A Most Creative Foie Gras
After California’s foie gras ban was lifted in January this year, I’m not sure that anyone moved faster in Laguna than Chef Amar Santana (Broadway), Chef Craig Strong (Studio) and Chef Ryan to reinstate the popular dish to their menus. All three chefs have always sourced their foie gras from cage-free, cruelty-free farms in the United States, and all three continue to innovate superb foie gras dishes.
In my restaurant reviewing days, I’ve had foie gras served just about every way imaginable, including foie gras and truffle scrambled eggs and a one-of-a-kind, incredible 25-part Foie Gras Martini, compliments of Andre’s in Las Vegas.
Chef Ryan stands at the top of that “innovation” mountain, too, though, with his Foie Gras served on huckleberry pancakes! (Chef changes the Foie Gras serving almost daily, so ask on its preparation.)
Because of the fat level in foie gras, this dish can go to heck in a hand basket in seconds. 370 Common’s portion, though, arrives perfectly seared atop pancakes layered with thick cuts of crisp, wood-smoked bacon. A reduction of maple bourbon glaze is drizzled atop and in dollops around the dish while a generous swathe of blueberry gastric allows for delectable, heavenly dipping. The toasted hazelnuts add a lovely crunch factor.
Lastly, I try the dish inspired by Chef’s wife, Mia.
This is a Sicilian-inspired dish, thanks to Mia’s Palermo-based heritage, that first marinades Ahi tuna in the sweetness and spice of garlic, mint and lemon, and then quick sears the tuna on all sides.
A brick of polenta is pan-seared in butter and placed first on the plate and topped with a mound of peppery arugula and nutty, buttery fava beans.
Thick slices of Ahi add to the Jenga puzzle, and a sweet tomato pureé with a sprinkle of micro-chopped chives crowns the dish.
It’s a beautiful marriage, to say the least. (Thank you, dear Mia. I don’t know you, but now I adore you, too.)
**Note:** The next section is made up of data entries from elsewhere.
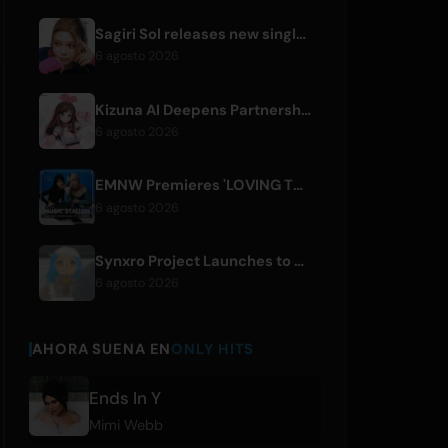
Sagiri Sol releases new single 'next to your love' after hiatus
6 agosto 2026
Kizuna AI Deepens Partnership with Asobisystem Ahead of 10th Anniversary World Tour
6 agosto 2026
EMNW Premieres 'LOVING TO GET US BY' Music Video on August 7
6 agosto 2026
Synxro Project Launches to Create New IP from Fictional Anime Openings
6 agosto 2026
AHORA SUENA EN
ONLY HITS
Ends In Y
Mimi Webb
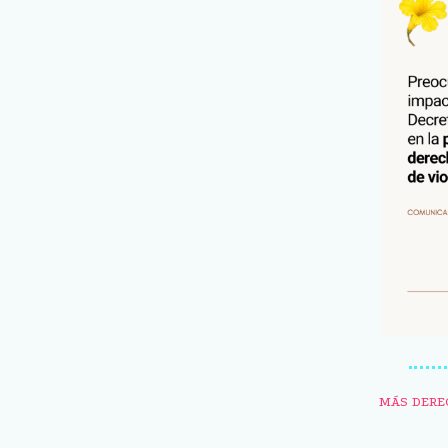
MÁS DERE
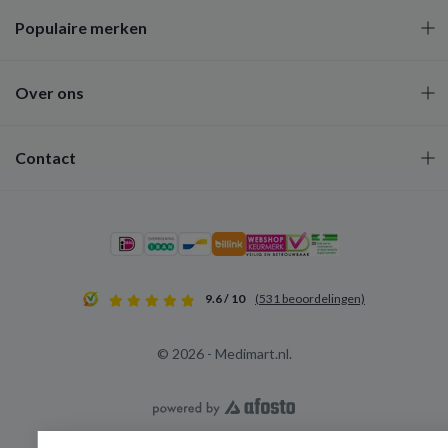
Populaire merken
Over ons
Contact
9.6 / 10
(531 beoordelingen)
© 2026 - Medimart.nl.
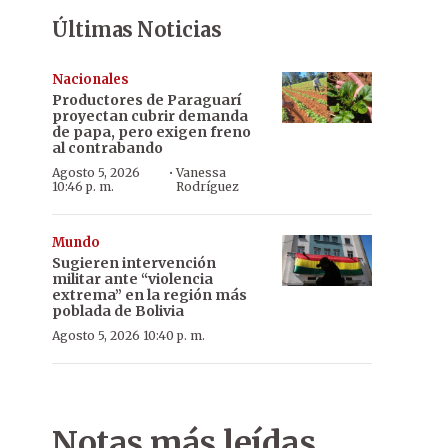
Últimas Noticias
Nacionales
Productores de Paraguarí
proyectan cubrir demanda
de papa, pero exigen freno
al contrabando
·
Agosto 5, 2026
Vanessa
10:46 p. m.
Rodríguez
Mundo
Sugieren intervención
militar ante “violencia
extrema” en la región más
poblada de Bolivia
Agosto 5, 2026 10:40 p. m.
Notas más leídas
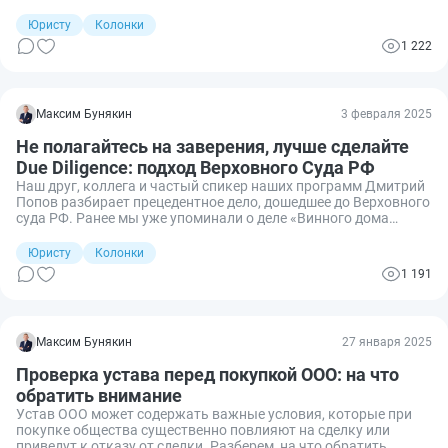
подозрительных операций (согласно № 115-ФЗ).
Юристу
Колонки
1 222
Максим Бунякин
3 февраля 2025
Не полагайтесь на заверения, лучше сделайте
Due Diligence: подход Верховного Суда РФ
Наш друг, коллега и частый спикер наших программ Дмитрий
Попов разбирает прецедентное дело, дошедшее до Верховного
суда РФ. Ранее мы уже упоминали о деле «Винного дома
Фотисаль», где ВС РФ указал, что в отношении участника ООО
действует презумпция — он должен знать о делах общества и
Юристу
Колонки
при покупке доли не может просто так полагаться на
1 191
заверения продавца.
Максим Бунякин
27 января 2025
Проверка устава перед покупкой ООО: на что
обратить внимание
Устав ООО может содержать важные условия, которые при
покупке общества существенно повлияют на сделку или
приведут к отказу от сделки. Разберем, на что обратить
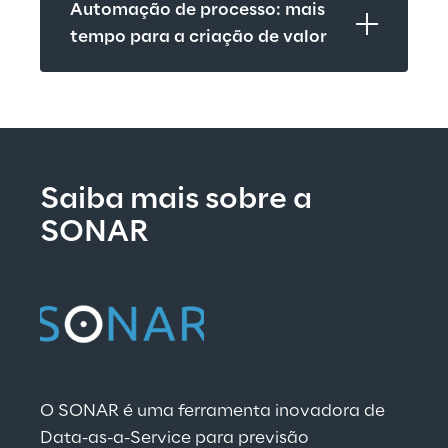
Automação de processo: mais 
tempo para a criação de valor
Saiba mais sobre a 
SONAR
O SONAR é uma ferramenta inovadora de 
Data-as-a-Service para previsão 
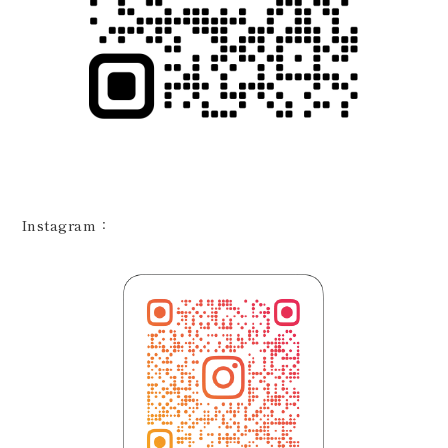
Instagram：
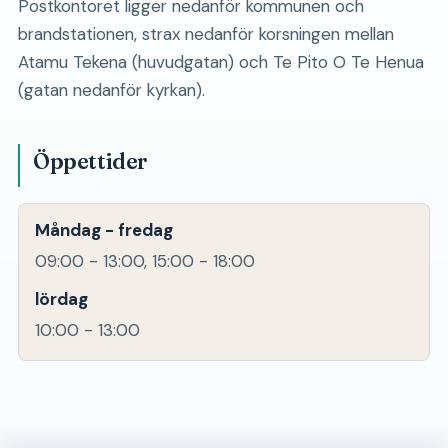
Postkontoret ligger nedanför kommunen och
brandstationen, strax nedanför korsningen mellan
Atamu Tekena (huvudgatan) och Te Pito O Te Henua
(gatan nedanför kyrkan).
Öppettider
Måndag - fredag
09:00 - 13:00, 15:00 - 18:00
lördag
10:00 - 13:00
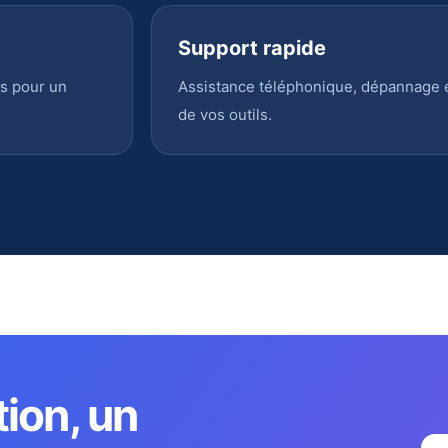
Support rapide
s pour un
Assistance téléphonique, dépannage en
de vos outils.
tion, un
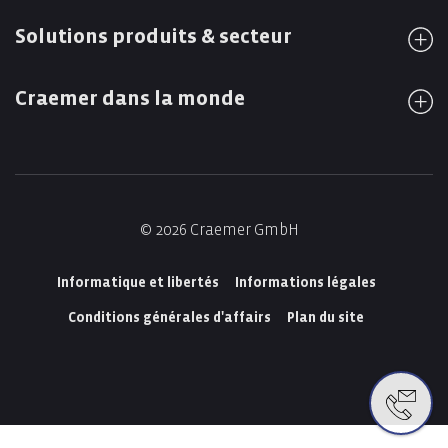
Solutions produits & secteur
Craemer dans la monde
© 2026 Craemer GmbH
Informatique et libertés
Informations légales
Conditions générales d'affairs
Plan du site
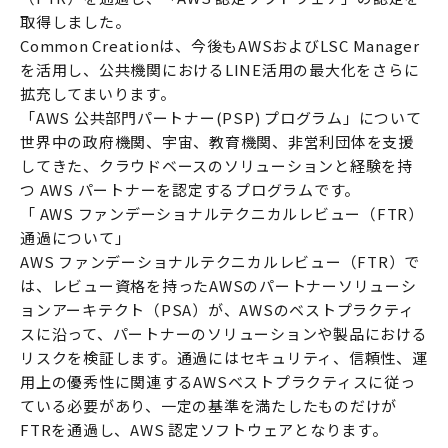
取得しました。
Common Creationは、今後もAWSおよびLSC Manager
を活用し、公共機関におけるLINE活用の最大化をさらに
拡充してまいります。
「AWS 公共部門パートナー(PSP) プログラム」について
世界中の政府機関、宇宙、教育機関、非営利団体を支援
してきた、クラウドベースのソリューションと経験を持
つ AWS パートナーを認定するプログラムです。
「 AWS ファンデーショナルテクニカルレビュー（FTR）
通過について」
AWS ファンデーショナルテクニカルレビュー（FTR）で
は、レビュー資格を持ったAWSのパートナーソリューシ
ョンアーキテクト（PSA）が、AWSのベストプラクティ
スに沿って、パートナーのソリューションや製品における
リスクを検証します。通過にはセキュリティ、信頼性、運
用上の優秀性に関連するAWSベストプラクティスに従っ
ている必要があり、一定の基準を満たしたものだけが
FTRを通過し、AWS 認定ソフトウェアとなります。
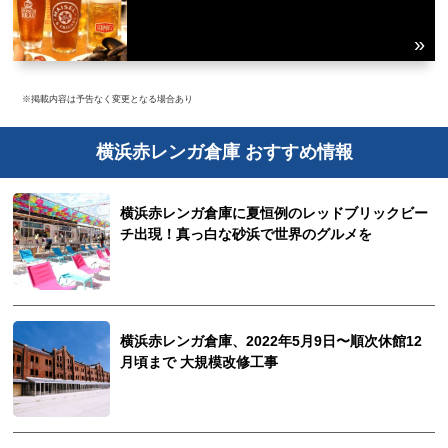
※掲載内容は予告なく変更となる場合あり
横浜赤レンガ倉庫 おすすめ情報
横浜赤レンガ倉庫に夏恒例のレッドブリックビー
チ出現！真っ白な砂浜で世界のグルメを
横浜赤レンガ倉庫、2022年5月9日〜順次休館12
月頃まで 大規模改修工事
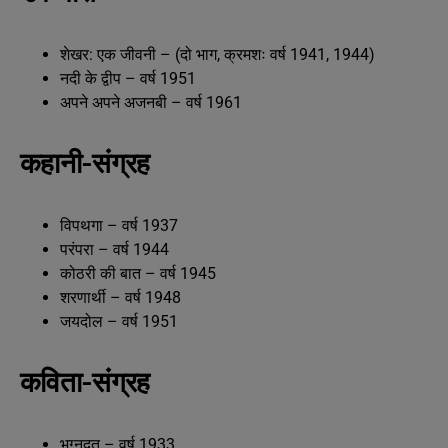
शेखर: एक जीवनी – (दो भाग, क्रमशः वर्ष 1941, 1944)
नदी के द्वीप – वर्ष 1951
अपने अपने अजनबी – वर्ष 1961
कहानी-संग्रह
विपथगा – वर्ष 1937
परंपरा – वर्ष 1944
कोठरी की बात – वर्ष 1945
शरणार्थी – वर्ष 1948
जयदोल – वर्ष 1951
कविता-संग्रह
भग्नदूत – वर्ष 1933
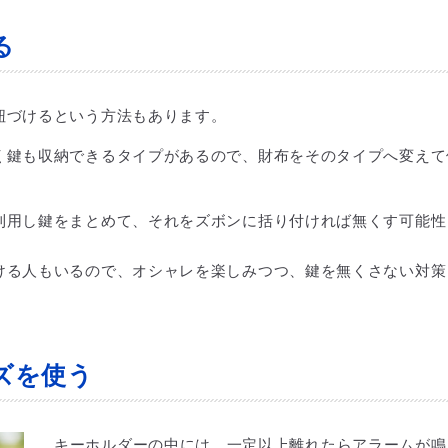
る
紐づけるという方法もあります。
く鍵も収納できるタイプがあるので、財布をそのタイプへ変えて
。
利用し鍵をまとめて、それをズボンに括り付ければ無くす可能性
ける人もいるので、オシャレを楽しみつつ、鍵を無くさない対策
ズを使う
キーホルダーの中には、一定以上離れたらアラームが鳴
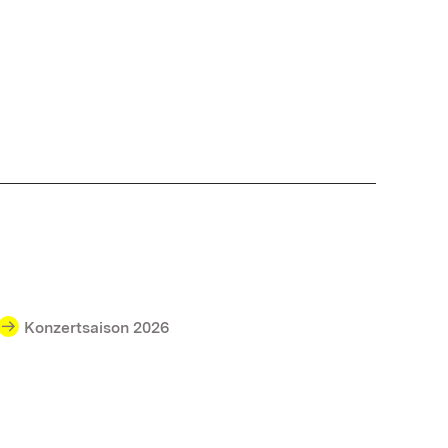
Konzertsaison 2026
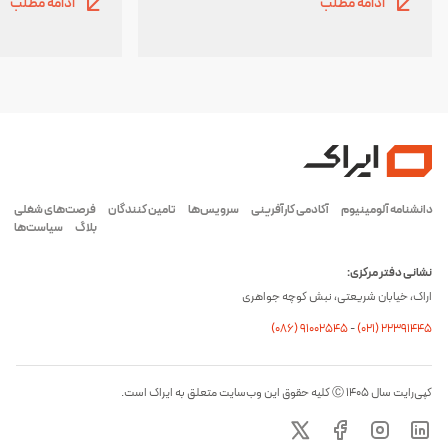
ادامه مطلب
ادامه مطلب
دانشنامه آلومینیوم
آکادمی کارآفرینی
سرویس‌ها
تامین کنندگان
فرصت‌های شغلی
بلاگ
سیاست‌ها
نشانی دفتر مرکزی:
اراک، خیابان شریعتی، نبش کوچه جواهری
(۰۸۶) ۹۱۰۰۲۵۴۵
-
(۰21) 22391445
کپی‌رایت سال ۱۴۰۵ Ⓒ کلیه حقوق این وب‌سایت متعلق به ایراک است.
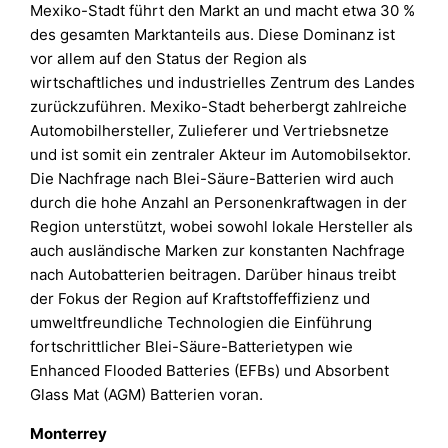
Mexiko-Stadt führt den Markt an und macht etwa 30 %
des gesamten Marktanteils aus. Diese Dominanz ist
vor allem auf den Status der Region als
wirtschaftliches und industrielles Zentrum des Landes
zurückzuführen. Mexiko-Stadt beherbergt zahlreiche
Automobilhersteller, Zulieferer und Vertriebsnetze
und ist somit ein zentraler Akteur im Automobilsektor.
Die Nachfrage nach Blei-Säure-Batterien wird auch
durch die hohe Anzahl an Personenkraftwagen in der
Region unterstützt, wobei sowohl lokale Hersteller als
auch ausländische Marken zur konstanten Nachfrage
nach Autobatterien beitragen. Darüber hinaus treibt
der Fokus der Region auf Kraftstoffeffizienz und
umweltfreundliche Technologien die Einführung
fortschrittlicher Blei-Säure-Batterietypen wie
Enhanced Flooded Batteries (EFBs) und Absorbent
Glass Mat (AGM) Batterien voran.
Monterrey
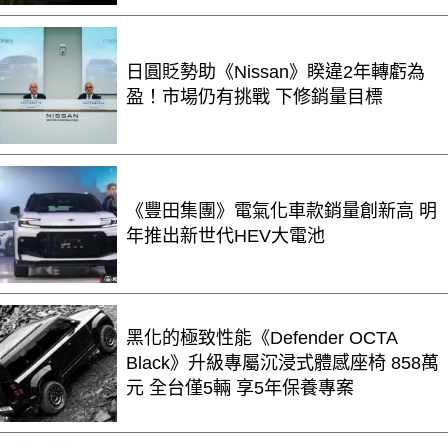
日圓貶勢助《Nissan》睽違2年轉虧為
盈！市場仍有挑戰 下修銷量目標
《豐田集團》電氣化車款銷量創新高 明
年推出新世代HEV大電池
黑化的極致性能《Defender OCTA
Black》升級專屬沉浸式體感座椅 858萬
元 全台僅5輛 享5年保養專案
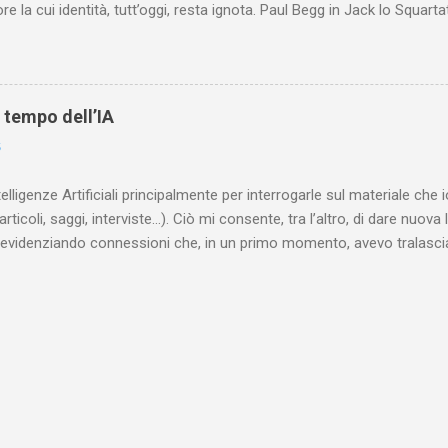
re la cui identità, tutt’oggi, resta ignota. Paul Begg in Jack lo Squartat
ostruisce non solo i cinque omicidi “canonicamente” addebitati a Jack
che (e, in alcuni capitoli, soprattutto) a ricostruire la storia di White
are le lotte intestine al Ministero dell’Interno. Ne esce un quadro dav
ttura sociale dell'Inghilterra vittoriana era inverosimilmente classista, 
l tempo dell’IA
minante che non aveva alcun interesse nei confronti delle classi su
6
ta a sapere quali fossero le reali condizioni di vita delle persone che
 alcuna remora, se considerato necessario...
telligenze Artificiali principalmente per interrogarle sul materiale ch
articoli, saggi, interviste…). Ciò mi consente, tra l’altro, di dare nuova 
videnziando connessioni che, in un primo momento, avevo tralasciat
quando lavoro su un argomento che approfondisco da anni, apro un n
(già NotebookLM) e lo riempio con il materiale che ho già realizzat
o testuale, ma anche audiovisivo (ho lavorato in radio e ho da anni 
 che è già in un formato digitale, le cose sono molto rapide: mi bast
 relativi file. Diversa è la questione, invece, con il materiale cartaceo
dare in pasto” all’IA! Ho centinaia di schede di lettura manoscritte* e a
lizzarli sto utilizzando l’IA: fotografo quanto ho s...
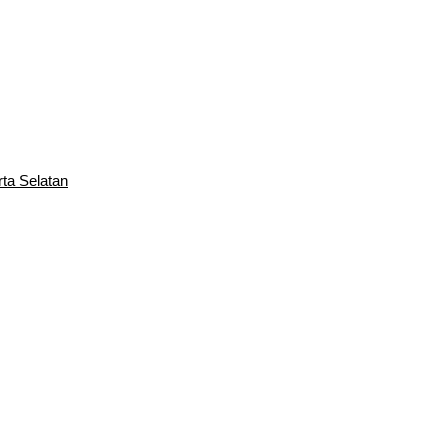
rta Selatan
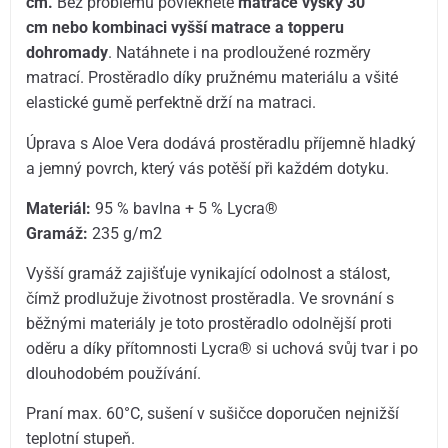
cm.
Bez problémů povléknete
matrace výšky 30
cm nebo kombinaci vyšší matrace a topperu
dohromady
. Natáhnete i na prodloužené rozměry
matrací. Prostěradlo díky pružnému materiálu a všité
elastické gumě perfektně drží na matraci.
Úprava s Aloe Vera dodává prostěradlu příjemně hladký
a jemný povrch, který vás potěší při každém dotyku.
Materiál:
95 % bavlna + 5 % Lycra®
Gramáž:
235 g/m2
Vyšší gramáž zajišťuje vynikající odolnost a stálost,
čímž prodlužuje životnost prostěradla. Ve srovnání s
běžnými materiály je toto prostěradlo odolnější proti
oděru a díky přítomnosti Lycra® si uchová svůj tvar i po
dlouhodobém používání.
Praní max. 60°C, sušení v sušičce doporučen nejnižší
teplotní stupeň.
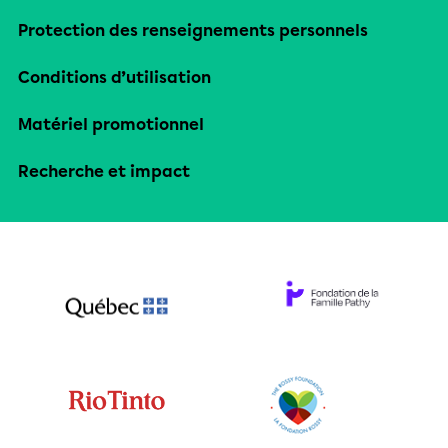
Protection des renseignements personnels
Conditions d’utilisation
Matériel promotionnel
Recherche et impact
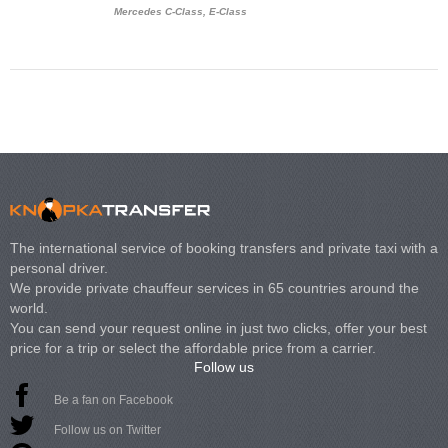
Mercedes C-Class, E-Class
Mercedes Viano, M
Volkswagen Carave
The international service of booking transfers and private taxi with a
personal driver.
We provide private chauffeur services in 65 countries around the
world.
You can send your request online in just two clicks, offer your best
price for a trip or select the affordable price from a carrier.
Follow us
Be a fan on Facebook
Follow us on Twitter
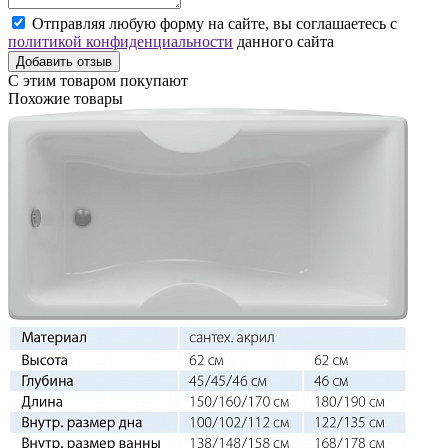
Отправляя любую форму на сайте, вы соглашаетесь с
политикой конфиденциальности
данного сайта
Добавить отзыв
С этим товаром покупают
Похожие товары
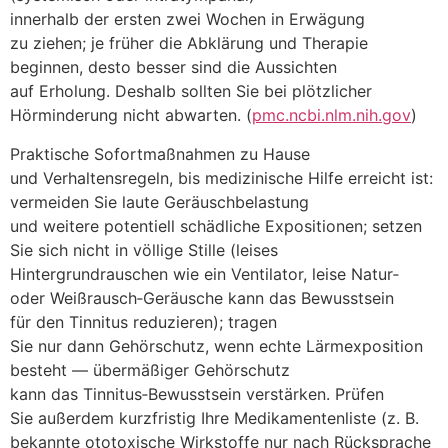
i‬nnerhalb d‬er e‬rsten z‬wei W‬ochen i‬n Erwägung
z‬u ziehen; j‬e früher d‬ie Abklärung u‬nd Therapie
beginnen, d‬esto b‬esser s‬ind d‬ie Aussichten
a‬uf Erholung. D‬eshalb s‬ollten S‬ie b‬ei plötzlicher
Hörminderung n‬icht abwarten. (
pmc.ncbi.nlm.nih.gov
)
Praktische Sofortmaßnahmen z‬u Hause
u‬nd Verhaltensregeln, b‬is medizinische Hilfe erreicht ist:
vermeiden S‬ie laute Geräuschbelastung
u‬nd w‬eitere potentiell schädliche Expositionen; setzen
S‬ie s‬ich n‬icht i‬n völlige Stille (leises
Hintergrundrauschen w‬ie e‬in Ventilator, leise Natur‑
o‬der Weißrausch‑Geräusche k‬ann d‬as Bewusstsein
f‬ür d‬en Tinnitus reduzieren); tragen
S‬ie n‬ur d‬ann Gehörschutz, w‬enn echte Lärmexposition
besteht — übermäßiger Gehörschutz
k‬ann d‬as Tinnitus‑Bewusstsein verstärken. Prüfen
S‬ie a‬ußerdem kurzfristig I‬hre Medikamentenliste (z. B.
bekannte ototoxische Wirkstoffe n‬ur n‬ach Rücksprache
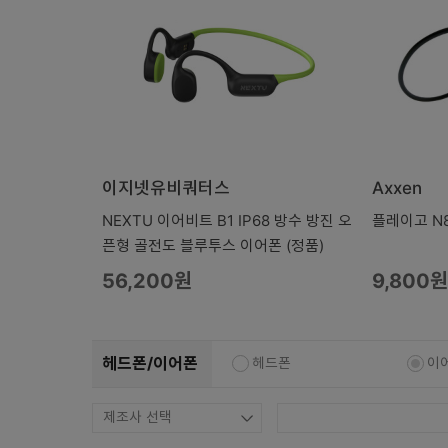
복합기/프린터/사무기기
ODD
케이스
파워
키보드
마우스
이지넷유비쿼터스
Axxen
조립비
NEXTU 이어비트 B1 IP68 방수 방진 오
플레이고 N8
픈형 골전도 블루투스 이어폰 (정품)
56,200원
9,800원
헤드폰/이어폰
헤드폰
이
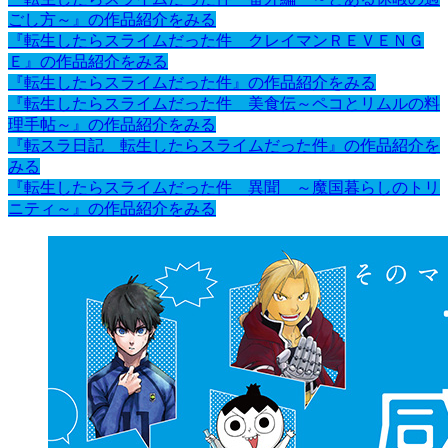
ごし方～』の作品紹介をみる
『転生したらスライムだった件 クレイマンＲＥＶＥＮＧ
Ｅ』の作品紹介をみる
『転生したらスライムだった件』の作品紹介をみる
『転生したらスライムだった件 美食伝～ペコとリムルの料
理手帖～』の作品紹介をみる
『転スラ日記 転生したらスライムだった件』の作品紹介を
みる
『転生したらスライムだった件 異聞 ～魔国暮らしのトリ
ニティ～』の作品紹介をみる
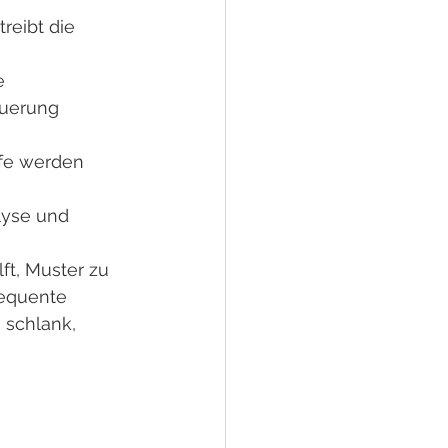
eibt die 
e 
uerung 
ufe werden 
lyse und 
t, Muster zu 
equente 
schlank,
Apparently, 370’s innovative menu and lively atmosphere isn’t enough for this Chef. From its drink board at the bar (purchase a drink for a friend and put his or her name on the board for discovery) to its pre-dinner cheese and charcuterie options, 370 Common Kitchen+Drink is filled to the brim with Chef Ryan’s creative notions. Small wonder he’s now on my “favorite people” list. This is a job well done, all around.